Jodis – Secret Houses

3 out of 5

Label: Hydra Head

Produced by: James Plotkin

A tough, but worthwhile experiment in heavy-duty minimalism.

Jodis does not feature the earth-rumbling howls of Isis frontman Aaron Turner, or the ear-splitting electronic caucaophany’s of the many-band James Plotkin, or the randomized spatter of Khanate drummer Tim Wyskida. There are elements of these three players’ styles – certainly the relative sparseness of percussion on Secret Houses can recall Khanate – but none of these are the features of the album. The album is maybe sans features, actually, and best considered as one whole piece instead of its individual tracks. Our trio are experimenting across that piece, trying to find the most distant, cold, minimalist way to still communicate unease, and aggression – sort of a parallel to Turner’s attempts with Sumac to make the loudest thing ever.

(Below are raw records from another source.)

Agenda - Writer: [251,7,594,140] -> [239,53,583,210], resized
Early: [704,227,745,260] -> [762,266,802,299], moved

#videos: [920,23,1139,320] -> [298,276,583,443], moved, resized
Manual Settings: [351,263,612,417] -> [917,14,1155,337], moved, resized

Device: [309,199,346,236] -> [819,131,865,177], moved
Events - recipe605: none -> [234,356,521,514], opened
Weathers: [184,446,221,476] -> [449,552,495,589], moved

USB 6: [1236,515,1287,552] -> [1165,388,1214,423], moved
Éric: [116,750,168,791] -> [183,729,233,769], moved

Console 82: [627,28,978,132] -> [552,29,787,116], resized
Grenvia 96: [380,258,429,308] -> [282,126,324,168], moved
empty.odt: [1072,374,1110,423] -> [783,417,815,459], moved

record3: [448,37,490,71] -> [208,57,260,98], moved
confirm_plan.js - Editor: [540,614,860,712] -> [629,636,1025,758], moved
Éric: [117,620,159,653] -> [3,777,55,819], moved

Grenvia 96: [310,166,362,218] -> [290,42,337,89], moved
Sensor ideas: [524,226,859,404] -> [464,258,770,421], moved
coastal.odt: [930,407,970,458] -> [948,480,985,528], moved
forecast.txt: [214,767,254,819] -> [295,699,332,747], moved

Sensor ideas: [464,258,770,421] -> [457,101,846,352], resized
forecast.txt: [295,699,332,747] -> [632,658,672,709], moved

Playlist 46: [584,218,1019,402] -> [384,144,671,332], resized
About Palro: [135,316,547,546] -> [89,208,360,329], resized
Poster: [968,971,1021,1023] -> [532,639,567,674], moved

And Secret Houses succeeds, and it fails. Songs stretch out patiently, with atmospherics sustained via reverbed, singular guitar chords or tones, Turner half-chanting and half-mumbling a slow wave of distorted and indecipherable waves, and Wyskida somewhere off in the distance, maybe adding a very, very quiet low end, or maybe only occasionally hitting a cymbal once a century. Ascent – once you’ve accepted the slowburn nature of this approach – is perfectly named, allowing these elements to craft a snowy scene befitting of the white and blue-splashed album cover, and growing in effect over its 6 minutes. When this transitions to Continents, with slightly cleaner vocals and stronger guitar, it’s magic. …But the band doesn’t want to maintain this; it seems against the m.o. of the album, and so Continents stalls – it doesn’t grow. It fades way into the background, immersion lost. The title track seems like a purposeful course correction, as suddenly we’re into shouted vocals and massive drum fills and harsh distorted guitars, but the shock wears off – this track also just hits its note and sustains. We yell and fill and strum for 7 minutes, and despite the volume, it again can be backgrounded. Back to a cleaner, more stripped down sound on Follow the Dogs, the sense of stasis unfortunately persists. I could, admittedly, be showing my bias here, though, as Dogs has more focus on Turner actually singing, his words clear, just as Secret Houses could be said to showcase his yell, and I find Turner’s voice to be very undynamic, in both modes. It seats the songs squarely in a middle ground in which all the tones rather blend together. My bias may also apply to how strong I feel the end of the album is, though: closers Little Beast, Waning, and Slivers return to the sense of buildup and atmosphere of the operner, trailed out across a trio of tracks that are very, very dense in sound, despite being so minimal; they are quiet, and slow, but there’s still a lot going on, and that adds up to elements that are almost song-like in totality.

It’s a good way to close things out, and does set a precedent for what would result in a stronger, more unified approach on the next album.